REQUIRED ACTION:
Your task is to transcribe the data exactly while omitting each picture.

==== DATA SUPPLIED

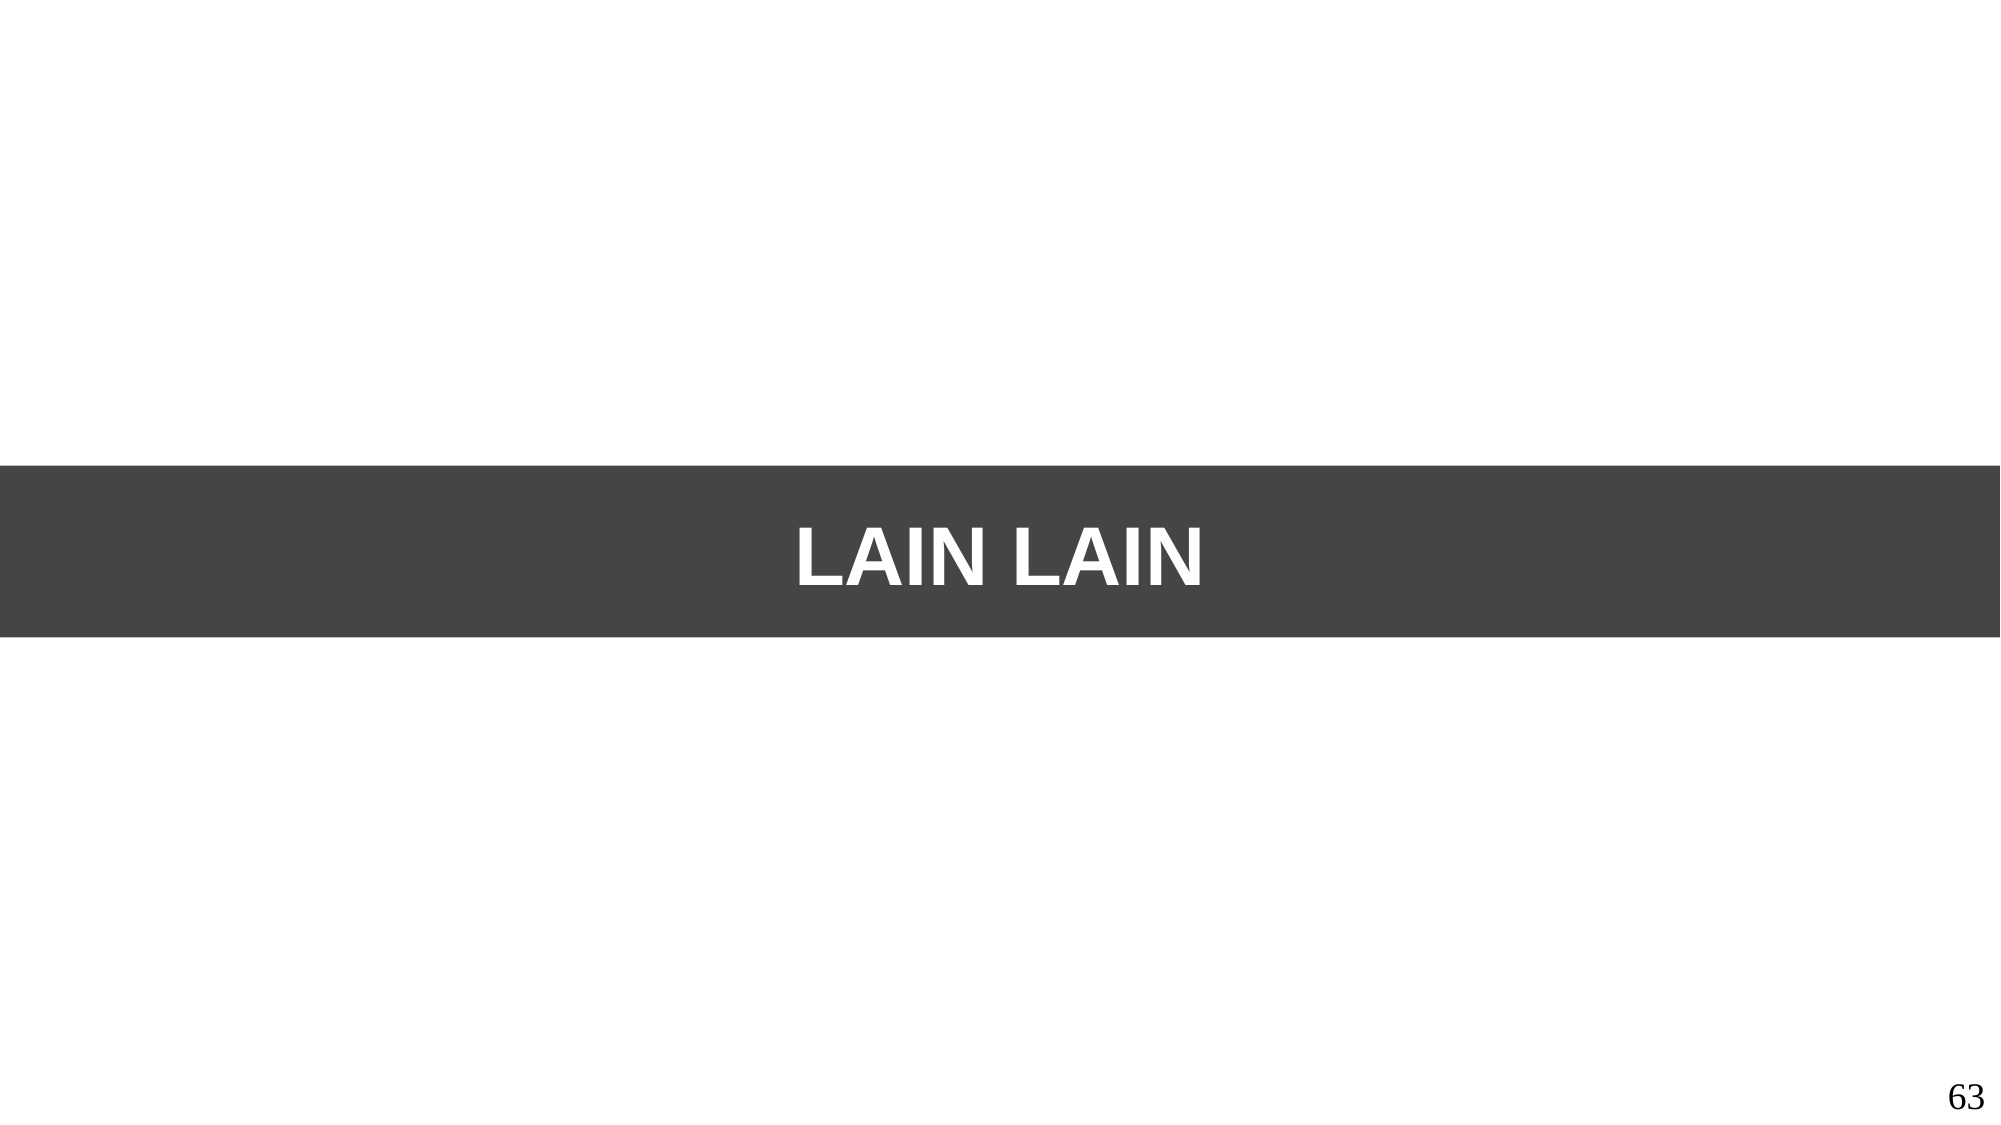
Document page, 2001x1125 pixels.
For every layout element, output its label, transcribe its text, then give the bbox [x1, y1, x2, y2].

text_box LAIN LAIN [0, 465, 2000, 638]
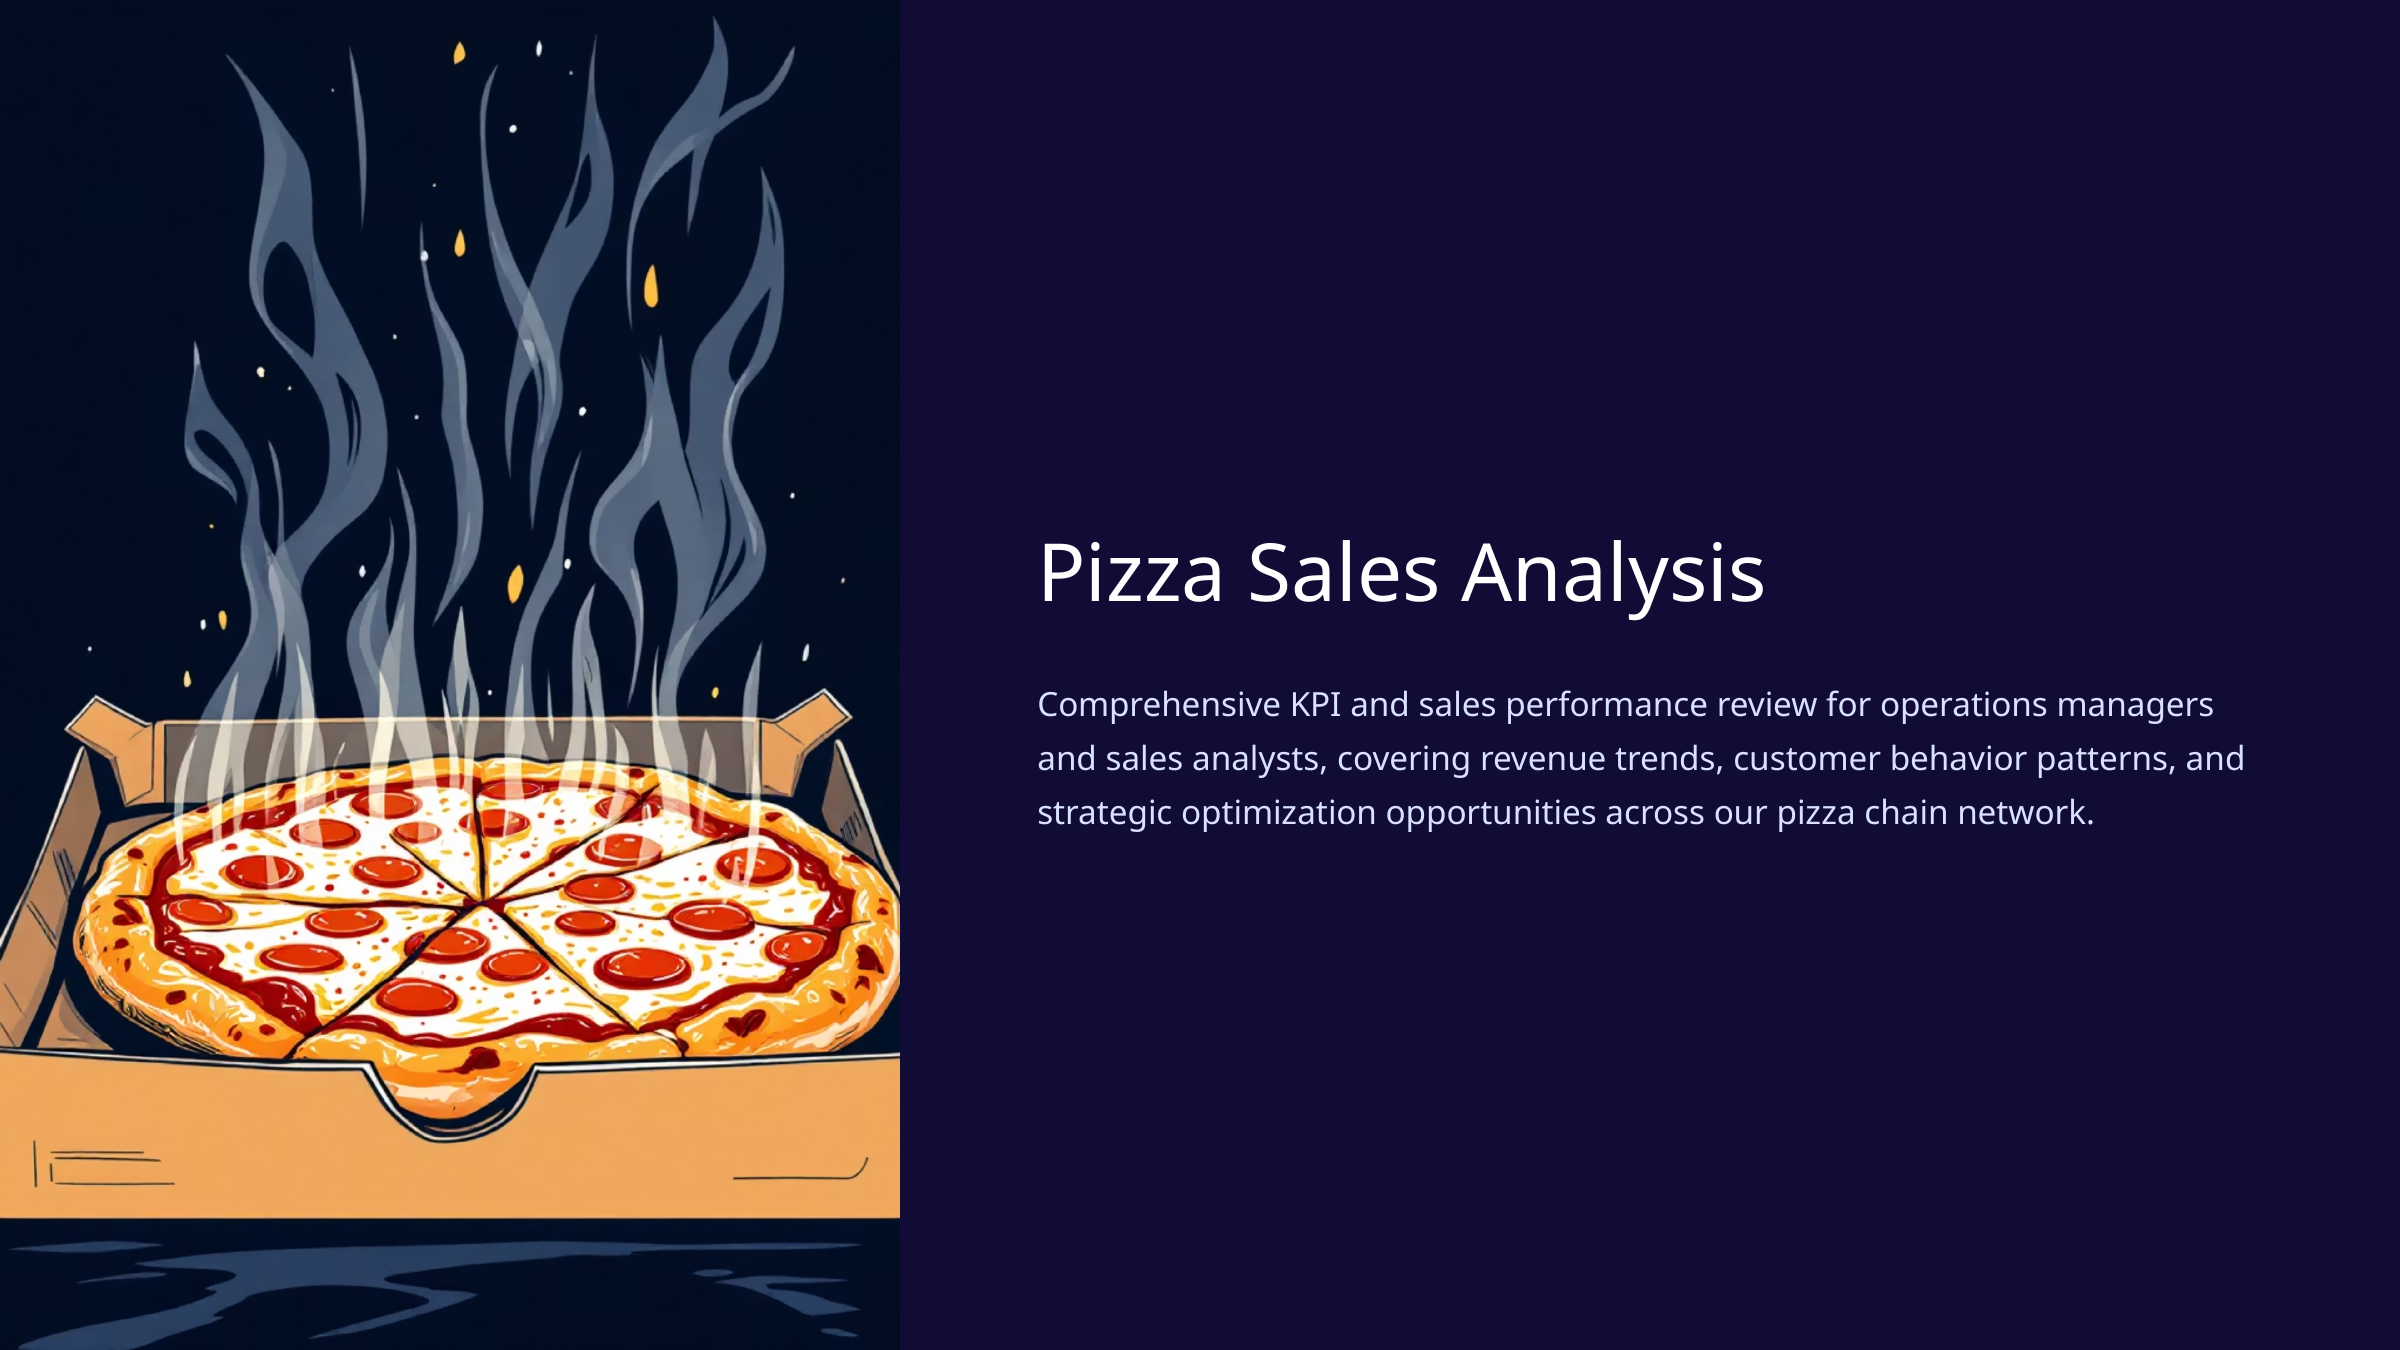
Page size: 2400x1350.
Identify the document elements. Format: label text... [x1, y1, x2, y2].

picture [0, 0, 900, 1350]
text_box Pizza Sales Analysis [1037, 516, 1846, 618]
text_box Comprehensive KPI and sales performance review for operations managers and sales analysts, covering revenue trends, customer behavior patterns, and strategic optimization opportunities across our pizza chain network. [1037, 668, 2263, 834]
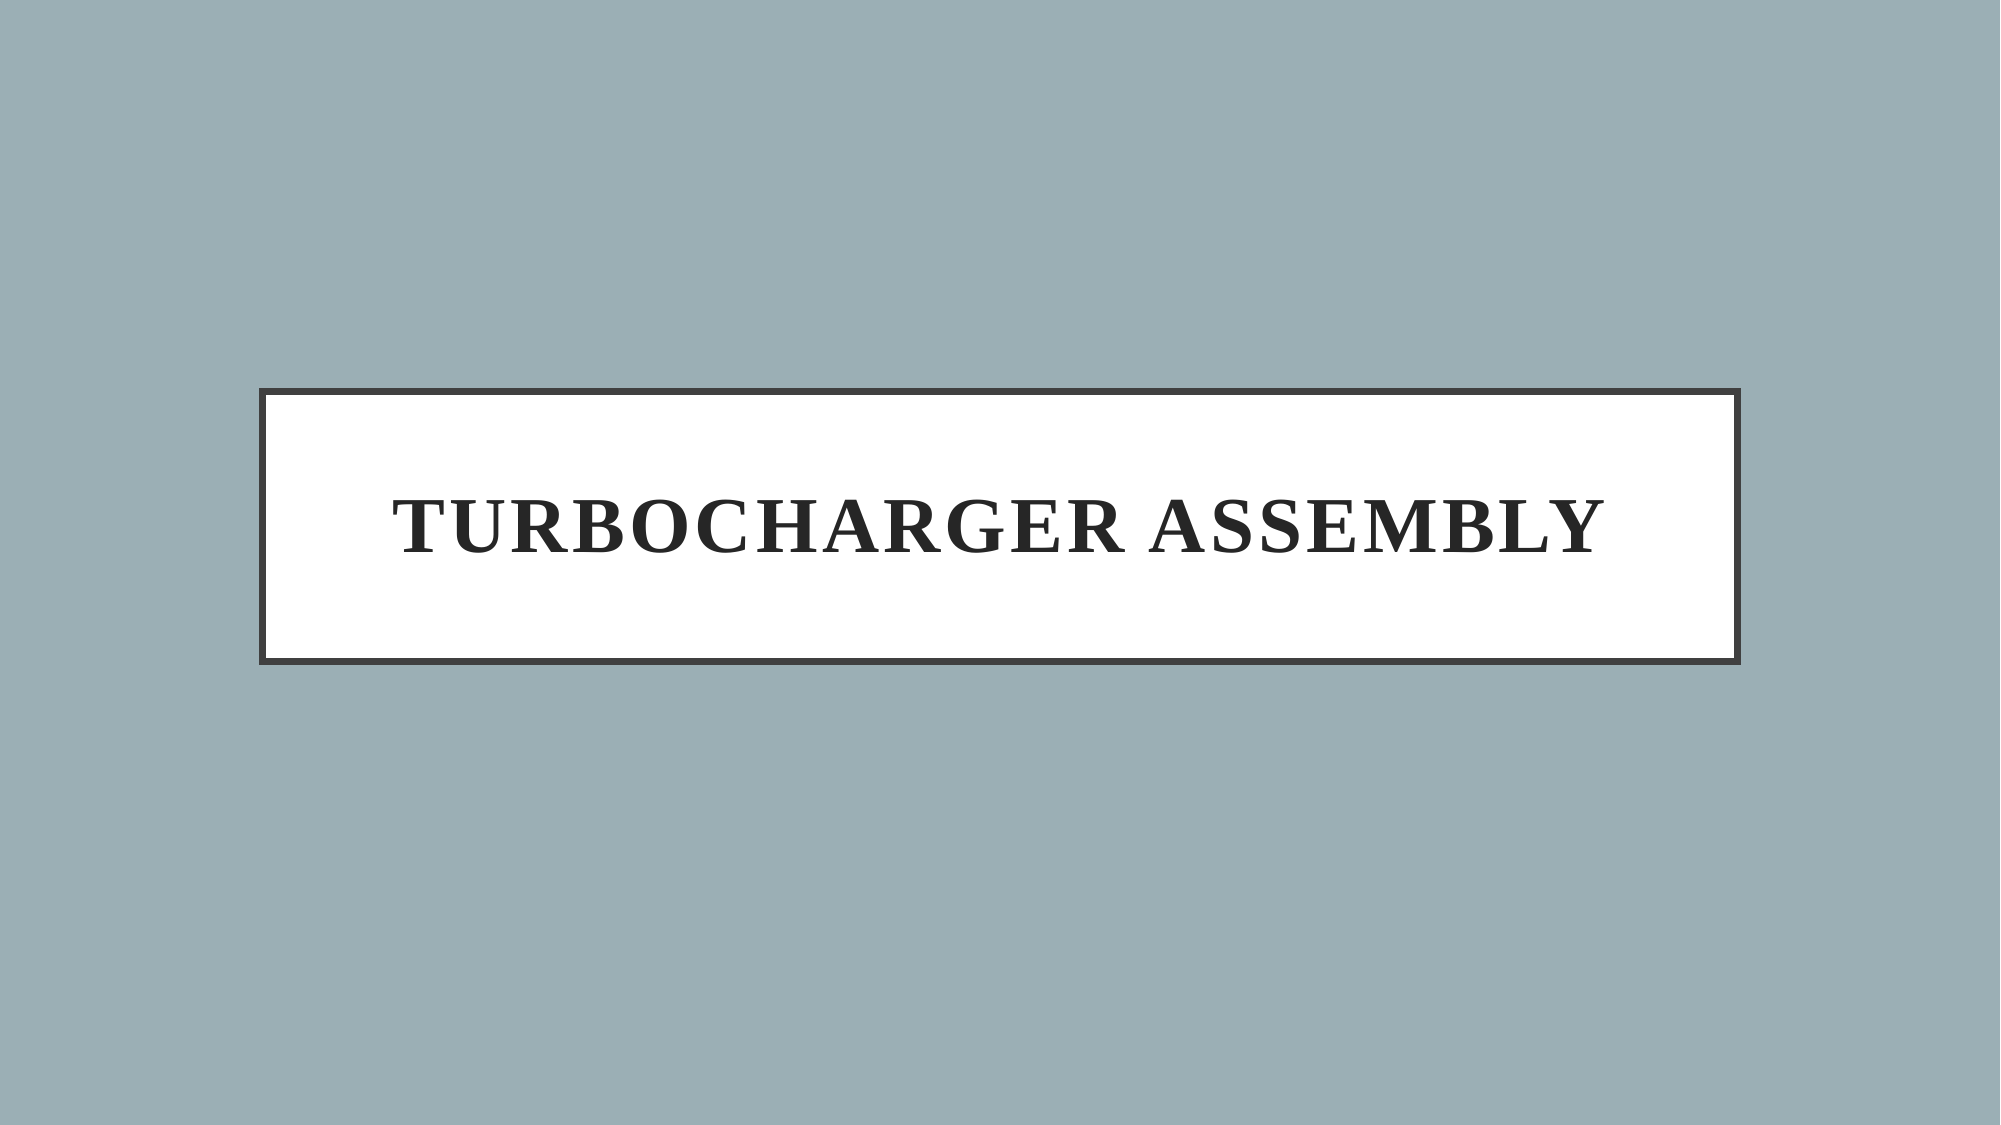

========

ANSWER SPACE:
Document page, 2001x1125 pixels.
For every layout element, output its label, transcribe its text, then give the bbox [x1, y1, x2, y2].

text_box LAIN LAIN [0, 465, 2000, 638]
Page size: 2400x1350.
Identify the document elements. Format: label text... [x1, y1, x2, y2].

picture [0, 0, 900, 1350]
text_box Pizza Sales Analysis [1037, 516, 1846, 618]
text_box Comprehensive KPI and sales performance review for operations managers and sales analysts, covering revenue trends, customer behavior patterns, and strategic optimization opportunities across our pizza chain network. [1037, 668, 2263, 834]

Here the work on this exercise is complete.